Basically have had problems with the Car Misfiring and Acceleration being limited
Replaced DFI and Coils with no change, I will do the Leads tomorrow.
However I did an Error Check and got 23 and 32 both related to the Mass Air Flow meter I think.
Would this cause the problems I have been having with the backfiring, Acceleration Issues and Misfires?
Will replacing the MAF remove both codes 23 and 32?
Thanks
One would assume it would fix both problems.
Code 23 - Mass Air Temp Sensor (MAT) high voltage
Code 32 - Manifold Air Flow Sensor
I think the MAT sensor is on the rear of the manifold, no idea what it looks like. I don't even know what it does.
Could it also explain why it has been running rich and using a lot of fuel?
Hey mate, check my sig to see causes and testing procedures.
VR and VS error codes:
VS V8 DTC/Error codes comprehensive list.
VS V6 DTC/Error codes comprehensive list.
F$cked o2 sensor makes it chew fuel. It's not always the sensor often it can be the loom etc.
MUNCH MUNCH LS1 4 LUNCH
if a code sets again, after you clear it.
9/10 times the thing that sets the code is F****D
BUT with those codes also check that there is no MAJOR INTAKE LEAKS....
intake leaks would be the 1/10 for those codes![]()
Does anyone have a picture to show exactly where the MAT sensor is, as I am unsure of it's location.
Thanks
VR and VS error codes:
VS V8 DTC/Error codes comprehensive list.
VS V6 DTC/Error codes comprehensive list.
If its a VS with an ecotec V6 engine, then it doesnt have a MAT (Manifold Air Temperature) sensor in the inlet manifold like the older V6 did. The VS uses the IAT (Intake Air Temperature) sensor located in the airbox instead. Also, seeing that the IAT and MAF (Mass Air Flow) sensor are both giving the error codes, and are both on the same part of the wiring loom thats on the passenger side of the engine bay ,I reckon its probably worth checking this part of the wiring loom for damage etc.
It is a Ecotec
so I need to replace the sensor that is on the Air Box and the Air Flow Meter ?

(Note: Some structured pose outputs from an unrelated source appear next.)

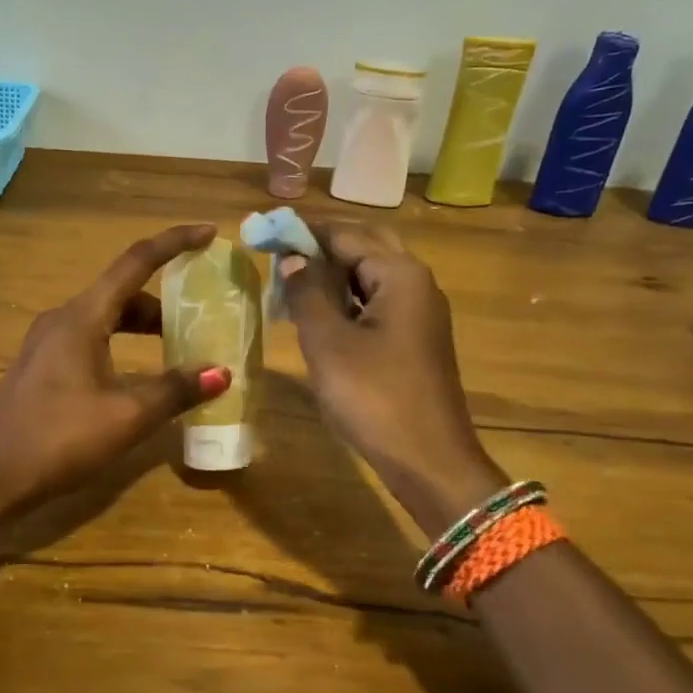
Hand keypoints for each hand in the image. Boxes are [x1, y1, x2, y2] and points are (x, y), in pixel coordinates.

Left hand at [0, 224, 231, 516]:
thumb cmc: (59, 439)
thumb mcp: (127, 416)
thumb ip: (175, 390)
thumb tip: (221, 373)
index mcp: (82, 317)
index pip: (135, 262)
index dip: (174, 243)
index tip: (208, 233)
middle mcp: (62, 319)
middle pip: (121, 292)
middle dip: (163, 299)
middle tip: (200, 313)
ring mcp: (47, 342)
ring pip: (105, 317)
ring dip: (142, 325)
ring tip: (177, 346)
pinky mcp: (41, 366)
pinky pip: (90, 337)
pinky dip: (121, 342)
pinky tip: (137, 374)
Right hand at [281, 222, 505, 533]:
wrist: (429, 461)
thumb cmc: (374, 397)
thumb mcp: (328, 343)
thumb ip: (307, 293)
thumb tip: (293, 258)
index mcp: (400, 275)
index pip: (345, 235)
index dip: (302, 231)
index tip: (263, 231)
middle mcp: (416, 283)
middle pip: (364, 247)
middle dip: (321, 246)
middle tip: (278, 253)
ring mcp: (420, 313)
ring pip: (371, 276)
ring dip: (332, 273)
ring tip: (289, 281)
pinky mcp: (415, 339)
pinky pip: (377, 303)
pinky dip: (346, 299)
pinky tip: (318, 314)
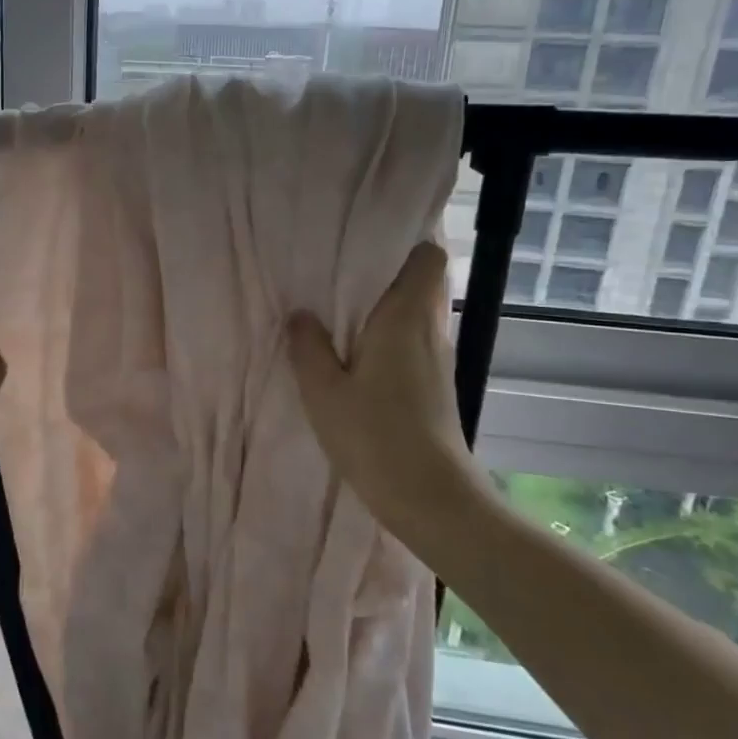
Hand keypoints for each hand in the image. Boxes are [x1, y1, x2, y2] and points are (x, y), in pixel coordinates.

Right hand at [285, 242, 483, 548]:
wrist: (430, 497)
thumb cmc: (376, 436)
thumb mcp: (324, 392)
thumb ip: (309, 347)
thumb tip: (300, 314)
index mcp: (406, 318)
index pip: (429, 257)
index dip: (405, 242)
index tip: (366, 241)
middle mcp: (429, 330)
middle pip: (422, 281)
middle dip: (386, 272)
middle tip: (339, 273)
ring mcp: (436, 358)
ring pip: (416, 312)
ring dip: (385, 306)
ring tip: (339, 309)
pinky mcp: (434, 384)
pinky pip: (412, 340)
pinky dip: (388, 335)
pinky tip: (354, 353)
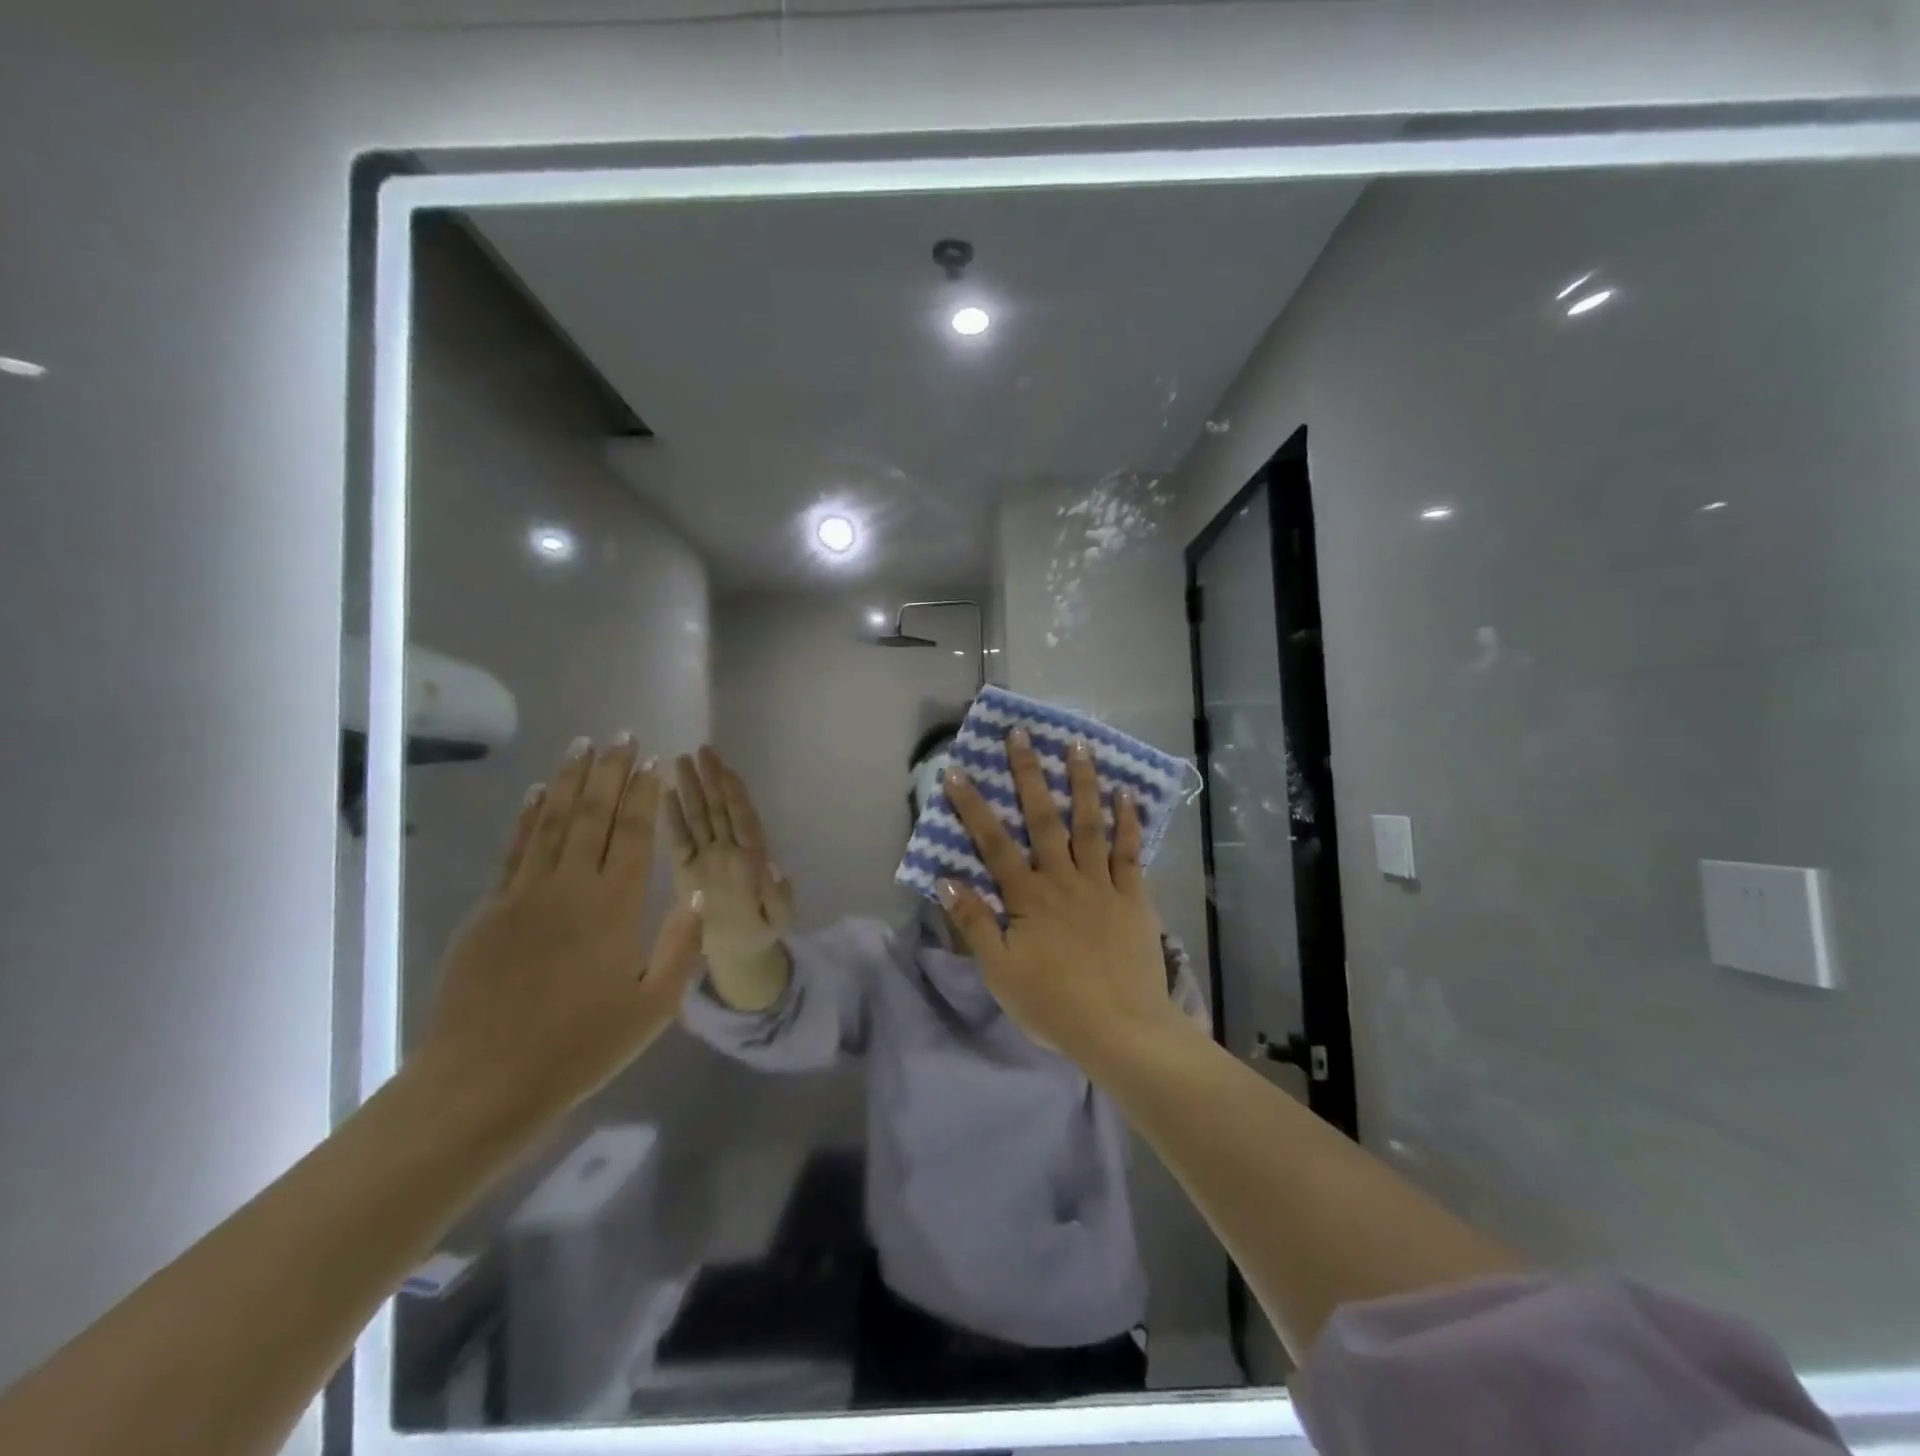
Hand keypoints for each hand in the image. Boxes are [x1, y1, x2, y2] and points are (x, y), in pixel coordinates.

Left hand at [416, 736, 703, 1127]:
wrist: (483, 1082)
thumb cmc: (580, 1047)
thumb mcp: (653, 1007)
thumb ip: (680, 947)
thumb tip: (699, 894)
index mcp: (615, 908)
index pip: (634, 835)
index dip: (644, 796)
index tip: (652, 763)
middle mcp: (571, 887)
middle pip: (593, 816)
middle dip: (611, 772)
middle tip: (622, 735)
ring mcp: (524, 894)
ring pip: (552, 822)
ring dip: (571, 780)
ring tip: (583, 745)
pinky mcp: (490, 909)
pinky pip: (515, 849)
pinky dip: (528, 816)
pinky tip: (538, 793)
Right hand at [663, 746, 792, 968]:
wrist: (737, 954)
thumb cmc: (759, 933)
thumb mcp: (777, 919)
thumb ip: (777, 896)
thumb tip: (775, 866)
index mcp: (751, 860)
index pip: (742, 819)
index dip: (736, 794)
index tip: (727, 769)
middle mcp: (727, 851)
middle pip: (720, 809)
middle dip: (712, 779)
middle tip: (703, 750)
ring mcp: (706, 858)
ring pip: (699, 817)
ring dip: (693, 789)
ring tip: (683, 761)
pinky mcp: (685, 869)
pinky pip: (678, 839)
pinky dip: (673, 818)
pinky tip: (667, 794)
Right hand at [938, 728, 1186, 1063]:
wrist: (1121, 1030)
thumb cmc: (1053, 1004)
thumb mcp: (1000, 972)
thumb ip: (974, 923)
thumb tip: (946, 878)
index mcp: (1028, 897)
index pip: (993, 843)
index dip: (972, 806)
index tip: (956, 770)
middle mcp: (1063, 879)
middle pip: (1043, 819)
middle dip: (1029, 774)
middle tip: (1021, 734)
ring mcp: (1101, 884)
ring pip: (1090, 824)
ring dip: (1083, 783)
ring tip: (1079, 745)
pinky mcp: (1133, 896)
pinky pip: (1130, 852)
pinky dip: (1128, 822)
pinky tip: (1126, 793)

I reset the Ecu today and went for a drive and came back with 23 and 32.
Fiirst up, Id thoroughly check the wiring from the ECU connectors right through to both the sensors using a multimeter or test light, just to make sure the wires arent broken anywhere.Then look at repalcing the sensors.
According to the VS wiring diagrams, For the MAF theres 3 wires, ones a Pink/blue trace, and this goes to fuse number 12, a 10 amp fuse. The next wire is a Brown/white trace, and this goes from the MAF to the ECU connector terminal number D1,( the middle pink ECU plug). The last wire from the MAF, a Black/ white trace, goes to earth.
For the IAT, theres 2 wires, ones a solid Brown wire, and it goes from the IAT to ECU connector terminal number B4, (The outer Pink ECU plug ).The other wire is a solid Black wire, it goes from the IAT to ECU connector terminal number F16, (the blue ECU plug). This wire also connects to the auto transmission temperature sensor.
as long as you dont have rats eating your harness or fault only started after some work was done
then likely its going to be the sensors OR what they measure entering the engine AFTER the MAF and therefore changin the mixture which is picked up by the 02 sensors then the code is logged as the ecm/pcm assumes you have no intake leaks after the sensor... hence i said check for vacum leaks....first......
the harness is short those sensors share an earth with other engine components, so the only harness to check is sensor to thick part of loom on chassis rail (under intake pipes) to the firewall... but like i said unlikely unless you have disturbed the harness in some way...
I checked for leaks and found nothing, used the test lamp on the wires both sensor and ecu end. They all have power, so I guess it means they need replacement.
I hope you weren't using a normal test lamp on any thing that is connected to the ECU! The current draw is waaaaay too high and will tell you virtually nothing.
Use a digital multimeter instead.
If I told you I was a compulsive liar, would you believe me?
strange thing is though normally the afm doesnt stuff up unless someone has tried to clean it with anything other than afm spray or its been drenched with water or gernie when they die they run like they are unplugged (try it and you will see)
let us know how you go man
worst case scenario (harness not damaged of course) the ecu isnt reading the voltages correctly (ref voltage of 5 vt's incorrect) and ecu has died... worst scenario i can imagine...
Going to try the AFM and IAT sensors from a mates car over the weekend reset ECU and see if they pop back up, if not I will then go and buy them. If they show back up I will just get an auto electrician to check it out. If it turns out to be the ECU hopefully the wreckers have some spare.